Un responsable des questions humanitaires de l'ONU, Jan Egeland, a déclaré que les raz-de-marée avaient causé pour "des milliards de dollars" de dégâts et allaient nécessiter la "plus grande opération" d'aide humanitaire de l'histoire des Nations unies.
Les Etats-Unis ont annoncé qu'ils allaient envoyer quelque 15 millions de dollars d'aide immédiate. Le Japon a annoncé qu'il offrait 30 millions de dollars. La Banque mondiale a offert son aide aux pays dévastés.
Sur des milliers de kilomètres de côtes, les mêmes scènes de désolation et de désespoir se répétaient.
"Mon mari est mort. Je vous en supplie. Aidez-moi, je ne sais pas quoi faire", implorait une touriste allemande à Phuket. Plus de 30 cadavres gonflés étaient allongés par terre: des enfants, des vieillards, des touristes seulement vêtus d'un maillot de bain. D'autres corps continuaient d'arriver.
Dans le sud du Sri Lanka, des corps d'hommes, de femmes, d'enfants restaient accrochés dans les arbres. D'autres jonchaient le rivage.

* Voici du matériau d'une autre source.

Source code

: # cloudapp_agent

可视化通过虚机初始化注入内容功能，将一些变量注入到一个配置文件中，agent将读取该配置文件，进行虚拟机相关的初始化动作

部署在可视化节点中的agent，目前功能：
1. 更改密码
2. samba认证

En Inde, à Cuddalore, l'un des villages les plus touchés du Tamil Nadu, les rescapés creusaient des fosses à même le sable pour enterrer les cadavres. L'odeur de la mort flottait loin à l'intérieur des terres.
A Banda Aceh, dans le nord de l'île indonésienne de Sumatra, des centaines de corps étaient alignés dans l'attente d'être identifiés.
Face à l'ampleur de la tragédie, plusieurs pays ont décrété l'état d'urgence pour faciliter le recours à l'armée et appelé à l'aide internationale.
Mais les secours peinaient à s'organiser. La tâche était en outre compliquée par les difficultés rencontrées pour atteindre des régions reculées, comme en Inde, aux Maldives, à Sumatra, ou par le fait que des zones sinistrées sont sous le contrôle de rébellions armées.
A Aceh, l'armée indonésienne a appelé les rebelles à un cessez-le-feu pour acheminer les secours. Au Sri Lanka, une partie du nord et de l'est du pays est sous le contrôle des rebelles tamouls.
Ce pays a engagé une opération massive de l'armée et de la police, aidées par plus de 20.000 volontaires. Des renforts ont été envoyés vers le sud et l'est pour dégager les routes, afin de faire passer les secours et évacuer des hôpitaux les corps qui s'y entassent.
La police a imposé un couvre-feu dans de nombreuses zones pour empêcher les pillages.
Signe de la puissance exceptionnelle du phénomène, les vagues meurtrières sont parvenues sur la côte est de l'Afrique. En Somalie, 40 corps de pêcheurs ont été retrouvés, et 60 autres pêcheurs sont portés disparus et considérés comme morts. Au moins 10 personnes sont mortes en Tanzanie et une au Kenya.